TEXT EXCERPT:
════

# How to better move heat through my smoker



## Jaxturbo3 (Jul 29, 2019)

I built my smoker a while back and it works pretty well, doesn’t take much to get it hot, holds heat well, the only issue I’m having is it’s tough to move heat through it evenly. Near the fire box it will be hot but it doesn’t seem to move the heat as far as I’d like. Any ideas?


----------



## Jaxturbo3 (Jul 29, 2019)




----------



## HowlingDog (Jul 29, 2019)

The picture is not showing up for me.  Could repost the picture or try a different one?


----------



## Jaxturbo3 (Jul 29, 2019)

This link might take you to the gallery I posted a while back on imgur. Let me know if that doesn’t work.


----------



## HowlingDog (Jul 29, 2019)

There the pictures are, Thanks.   On the fire box, what do the air inlets look like?   Looks like it should draft well.  Have you tried tuning plates all along the pit, not just the one near the firebox?   What is the temp near the box, and on the opposite side?


----------



## HowlingDog (Jul 29, 2019)

Although it is a vertical, here are the plates in my smokerView media item 554653
Even in the short space I have, they do even out the heat distribution....


----------



## Jaxturbo3 (Jul 29, 2019)

I haven’t tried any other plates, and I’ll have to get a picture of the air vent when I get home. I can get the area next to the fire box up to about 250 and it’ll drop to 210 or so by the far side of the vertical.


----------



## JWFokker (Jul 29, 2019)

Could try insulating the horizontal cook chamber. Seems like you're losing heat before it reaches the vertical chamber. A longer baffle or more tuning plates in the horizontal could help too.


----------



## daveomak (Jul 29, 2019)

Add air inlets directly across from the FB/CC opening... That will allow air flow to move heat from the FB through the system...   AND, being above the fire, will not increase the heat in the smoker...  
You will have the lower air inlet to adjust the heat generated.....

Folks here build their smokers with that design...


----------



## Jaxturbo3 (Jul 29, 2019)

This is my air inlet on my fire box


----------



## daveomak (Jul 30, 2019)

I would put 4 each ~1 1/8" holes with a slide damper at the location shown..  Be sure the holes are 1 1/4" or more apart so there's no overlap..


----------



## Jaxturbo3 (Jul 31, 2019)

Is there an advantage to doing multiple small holes compared to one big one?


----------



## daveomak (Jul 31, 2019)

Distribution of air flow...  Better for burning up any creosote that may be in the FB...
This is my choice...


----------



## Jaxturbo3 (Aug 2, 2019)

Would a pinwheel damper work?


----------



## daveomak (Aug 3, 2019)

Jaxturbo3 said:


> Would a pinwheel damper work?



Yes...  install it in the horizontal position....


----------



## Jaxturbo3 (Aug 3, 2019)

What size pin wheel do you think I should use?


----------



## daveomak (Aug 3, 2019)

CC Dia inches x CC Dia inches x 0.7854 x CC length inches x 0.001 x 0.2 = Square inches for the upper air inlet opening..


----------

════

RECORDS:

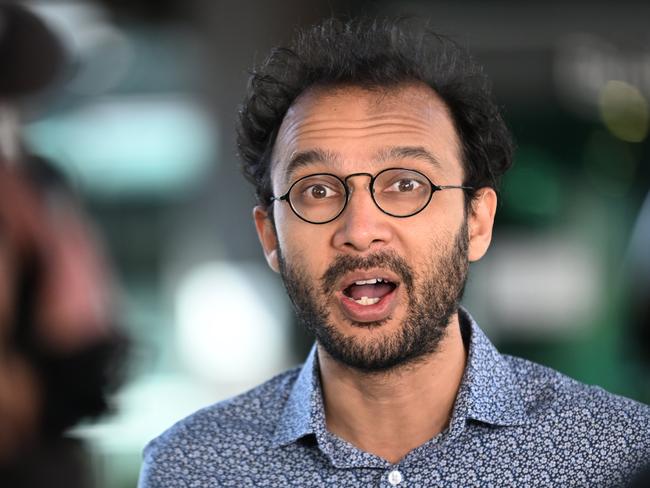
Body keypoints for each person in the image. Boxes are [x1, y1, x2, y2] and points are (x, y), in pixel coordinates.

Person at [139, 18, 650, 487]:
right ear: (271, 236)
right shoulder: (191, 466)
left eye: (406, 184)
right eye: (317, 190)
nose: (360, 230)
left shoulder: (618, 455)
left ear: (477, 221)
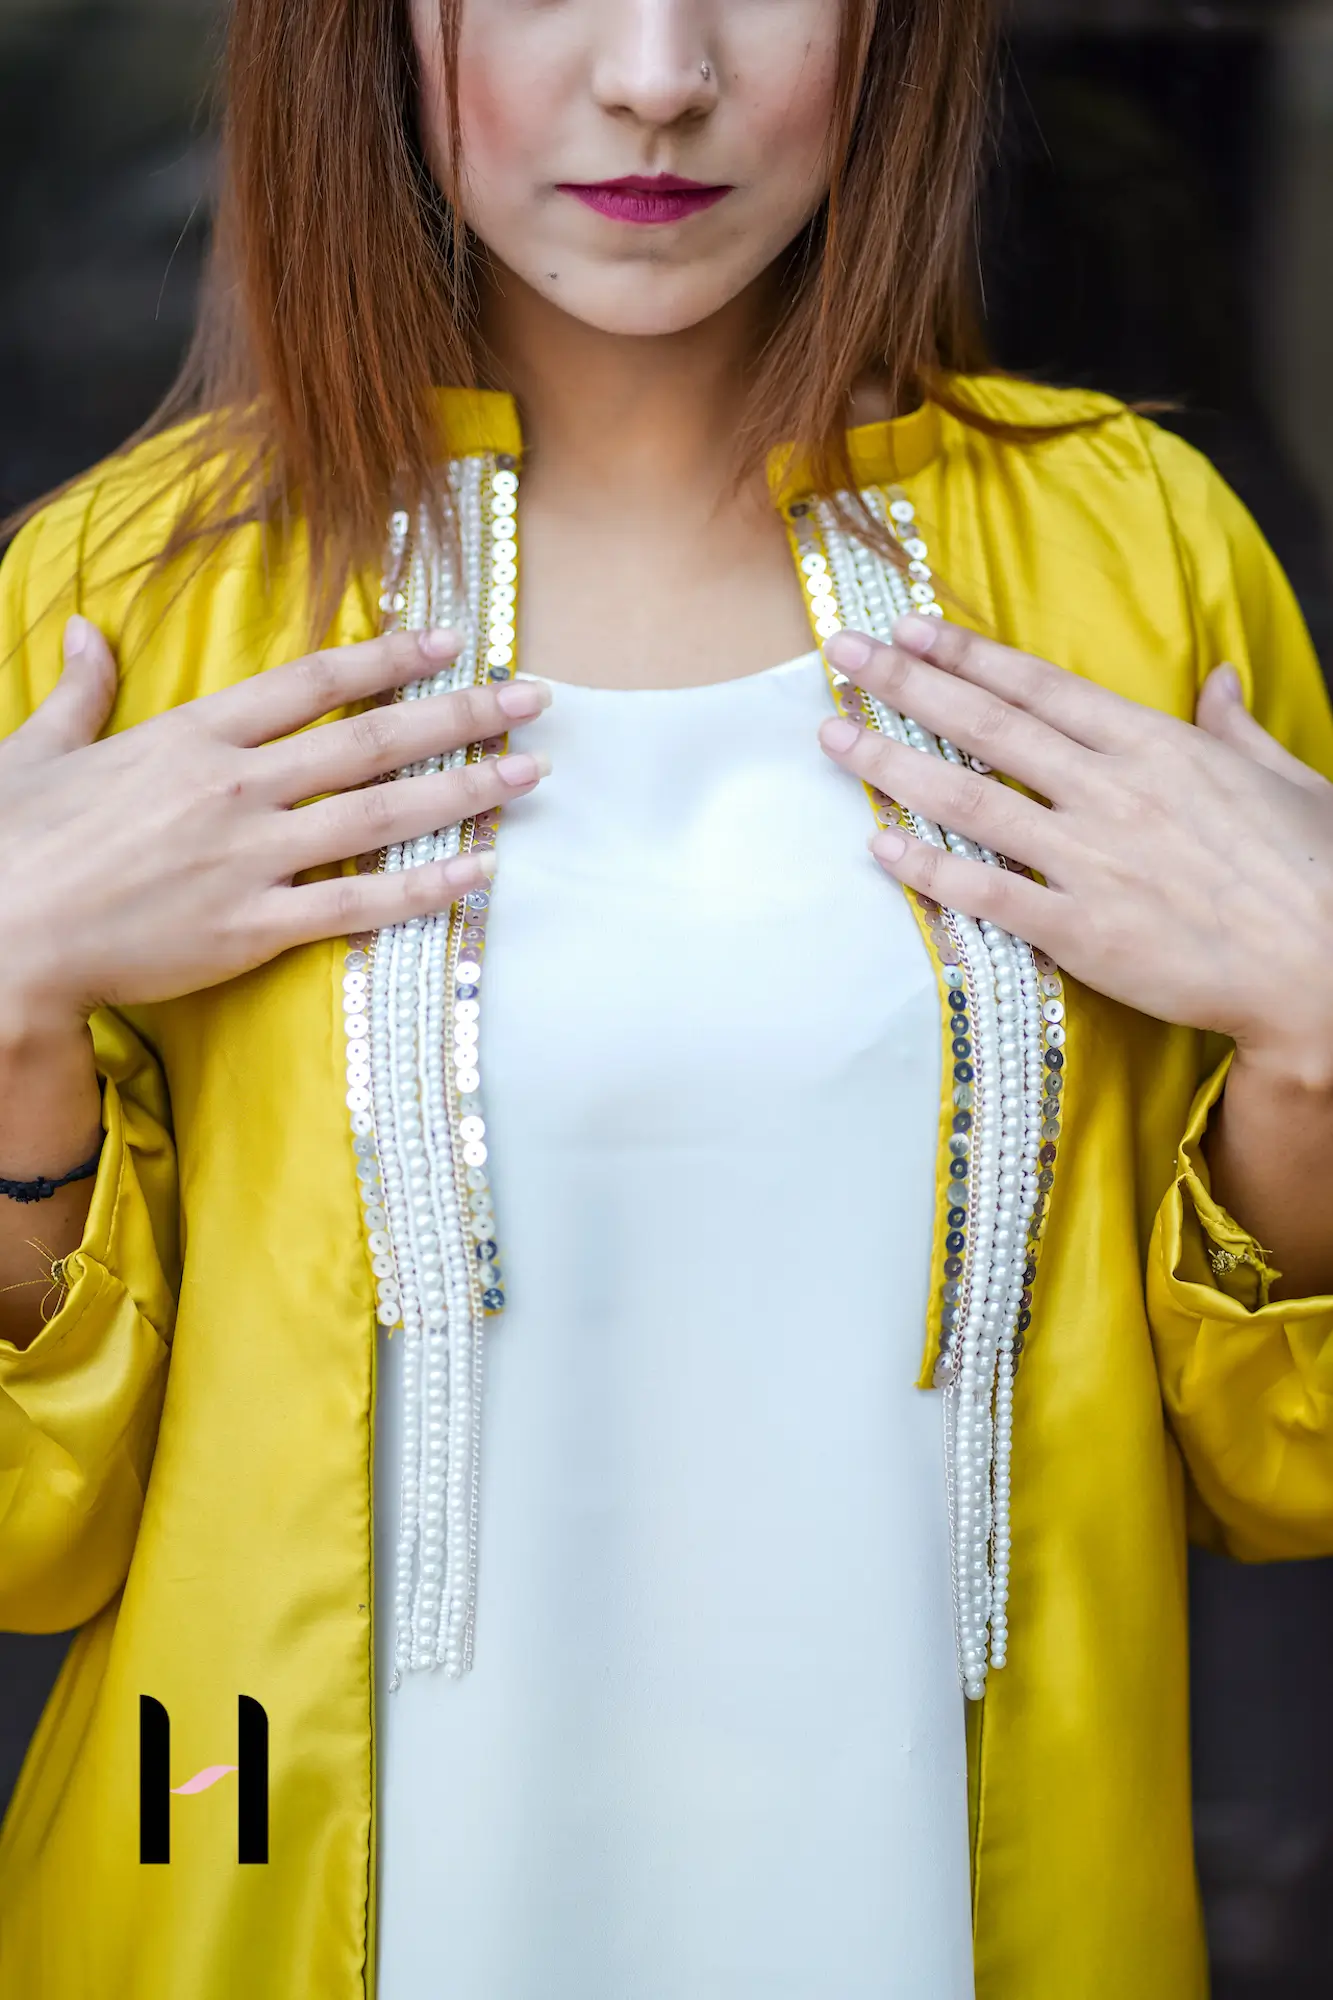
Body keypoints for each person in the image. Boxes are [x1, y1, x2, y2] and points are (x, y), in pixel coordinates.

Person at [0, 0, 1330, 1993]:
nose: (654, 69)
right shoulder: (126, 598)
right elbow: (39, 1528)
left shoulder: (1134, 561)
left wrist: (1318, 1025)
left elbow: (1273, 1466)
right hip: (253, 1883)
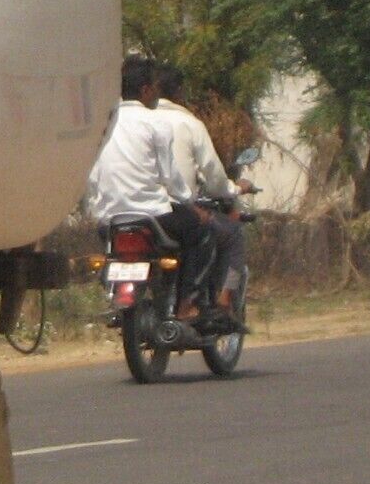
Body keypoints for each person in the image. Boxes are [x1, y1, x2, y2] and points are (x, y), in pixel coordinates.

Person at [84, 56, 219, 323]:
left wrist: (95, 207)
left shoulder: (103, 123)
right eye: (155, 87)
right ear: (145, 90)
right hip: (153, 216)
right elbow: (171, 178)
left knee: (111, 254)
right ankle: (186, 304)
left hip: (110, 219)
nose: (157, 93)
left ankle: (113, 295)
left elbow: (92, 174)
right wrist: (192, 203)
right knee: (202, 231)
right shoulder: (155, 122)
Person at [153, 64, 252, 327]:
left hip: (119, 214)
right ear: (179, 92)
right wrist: (233, 189)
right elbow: (213, 175)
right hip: (172, 211)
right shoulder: (188, 124)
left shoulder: (125, 121)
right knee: (232, 235)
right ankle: (221, 302)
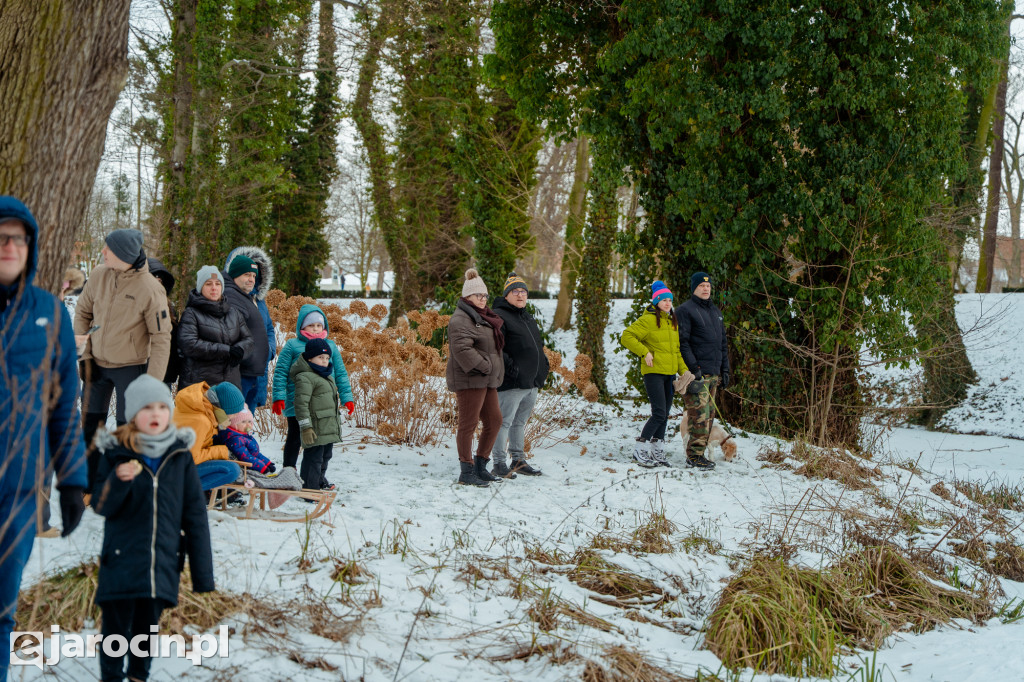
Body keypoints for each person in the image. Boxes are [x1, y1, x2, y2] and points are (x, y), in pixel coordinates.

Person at [0, 197, 87, 682]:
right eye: (1, 237)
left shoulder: (50, 313)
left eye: (19, 237)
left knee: (2, 611)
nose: (9, 246)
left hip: (17, 492)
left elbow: (63, 409)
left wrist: (72, 480)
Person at [90, 374, 214, 682]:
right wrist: (118, 481)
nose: (155, 414)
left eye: (162, 406)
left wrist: (203, 575)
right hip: (121, 560)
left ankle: (138, 677)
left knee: (146, 632)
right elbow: (101, 506)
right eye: (147, 408)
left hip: (162, 562)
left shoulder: (180, 457)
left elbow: (195, 517)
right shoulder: (116, 453)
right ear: (133, 415)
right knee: (116, 633)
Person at [75, 228, 171, 486]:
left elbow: (162, 338)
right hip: (95, 363)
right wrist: (84, 355)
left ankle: (122, 483)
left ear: (124, 254)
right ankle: (89, 482)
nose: (103, 252)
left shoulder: (151, 288)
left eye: (108, 249)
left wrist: (152, 384)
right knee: (90, 425)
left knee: (126, 429)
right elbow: (82, 313)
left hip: (131, 367)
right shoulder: (98, 275)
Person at [272, 305, 354, 472]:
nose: (315, 329)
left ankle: (315, 477)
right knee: (295, 436)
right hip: (298, 401)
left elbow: (341, 373)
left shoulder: (329, 346)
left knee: (321, 441)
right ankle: (288, 470)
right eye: (311, 325)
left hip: (322, 405)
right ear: (302, 326)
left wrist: (347, 397)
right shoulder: (292, 345)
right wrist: (278, 396)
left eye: (319, 325)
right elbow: (281, 372)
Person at [446, 269, 505, 487]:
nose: (482, 299)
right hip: (470, 378)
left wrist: (492, 368)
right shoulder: (461, 319)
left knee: (494, 420)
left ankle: (481, 465)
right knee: (468, 424)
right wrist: (486, 366)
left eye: (484, 295)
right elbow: (462, 350)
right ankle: (466, 470)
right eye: (478, 295)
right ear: (467, 297)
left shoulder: (483, 317)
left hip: (486, 379)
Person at [620, 280, 689, 468]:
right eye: (663, 300)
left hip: (669, 374)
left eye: (670, 300)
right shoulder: (648, 320)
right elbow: (626, 336)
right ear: (656, 301)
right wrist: (645, 352)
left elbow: (676, 351)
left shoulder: (672, 322)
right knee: (658, 413)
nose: (667, 303)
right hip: (653, 373)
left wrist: (684, 372)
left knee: (665, 414)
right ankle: (640, 448)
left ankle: (657, 449)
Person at [491, 272, 548, 478]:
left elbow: (537, 347)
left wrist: (544, 365)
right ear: (506, 295)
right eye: (515, 291)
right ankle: (498, 462)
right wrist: (512, 368)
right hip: (512, 382)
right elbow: (495, 348)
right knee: (503, 422)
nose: (520, 295)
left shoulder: (526, 316)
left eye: (523, 291)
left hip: (531, 383)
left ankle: (517, 460)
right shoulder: (499, 316)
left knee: (519, 423)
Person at [674, 272, 730, 471]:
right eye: (701, 286)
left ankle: (701, 453)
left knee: (708, 417)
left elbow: (722, 343)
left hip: (713, 372)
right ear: (694, 288)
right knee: (698, 415)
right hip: (697, 374)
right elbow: (683, 342)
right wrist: (694, 368)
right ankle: (694, 456)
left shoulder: (716, 312)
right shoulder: (685, 311)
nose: (706, 289)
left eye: (708, 286)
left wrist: (725, 369)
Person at [177, 266, 253, 390]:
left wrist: (239, 350)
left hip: (230, 384)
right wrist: (226, 350)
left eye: (218, 284)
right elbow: (189, 344)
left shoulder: (233, 312)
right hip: (200, 386)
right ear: (200, 287)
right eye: (208, 284)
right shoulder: (191, 313)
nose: (214, 288)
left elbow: (248, 339)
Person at [222, 248, 277, 412]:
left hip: (257, 372)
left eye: (254, 275)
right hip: (238, 372)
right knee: (233, 423)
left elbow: (268, 329)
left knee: (246, 423)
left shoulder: (259, 301)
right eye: (246, 274)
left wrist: (269, 350)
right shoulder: (228, 297)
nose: (251, 279)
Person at [291, 338, 343, 490]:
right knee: (314, 458)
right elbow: (301, 404)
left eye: (327, 358)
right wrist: (306, 427)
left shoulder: (326, 376)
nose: (324, 361)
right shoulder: (305, 377)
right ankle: (309, 487)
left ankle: (319, 481)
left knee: (325, 456)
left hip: (327, 425)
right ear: (309, 358)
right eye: (320, 357)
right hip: (315, 426)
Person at [172, 381, 243, 491]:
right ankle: (178, 494)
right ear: (222, 409)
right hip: (175, 467)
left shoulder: (201, 408)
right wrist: (222, 452)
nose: (234, 417)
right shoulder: (201, 420)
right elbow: (190, 458)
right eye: (233, 413)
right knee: (231, 470)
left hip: (174, 464)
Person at [147, 257, 180, 388]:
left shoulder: (170, 310)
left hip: (164, 376)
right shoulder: (133, 308)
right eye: (152, 279)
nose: (156, 284)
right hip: (139, 375)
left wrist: (172, 374)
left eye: (160, 281)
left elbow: (173, 344)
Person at [215, 407, 277, 474]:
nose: (248, 425)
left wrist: (267, 463)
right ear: (234, 425)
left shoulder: (244, 435)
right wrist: (262, 467)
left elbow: (254, 452)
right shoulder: (235, 439)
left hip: (251, 462)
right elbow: (245, 456)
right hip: (242, 466)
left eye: (250, 422)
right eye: (243, 422)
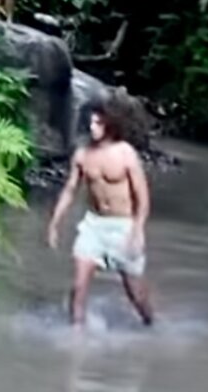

════

WORK INSTRUCTION A: Name each different username that posts in the smoker heat thread, listing each one only once.
WORK INSTRUCTION B: Repeat word for word the stretch of the smoker heat thread from "I haven’t tried" through "could help too.".

OUTPUT A: Jaxturbo3, HowlingDog, JWFokker, daveomak

OUTPUT B:
I haven’t tried any other plates, and I’ll have to get a picture of the air vent when I get home. I can get the area next to the fire box up to about 250 and it’ll drop to 210 or so by the far side of the vertical.


----------



## JWFokker (Jul 29, 2019)

Could try insulating the horizontal cook chamber. Seems like you're losing heat before it reaches the vertical chamber. A longer baffle or more tuning plates in the horizontal could help too.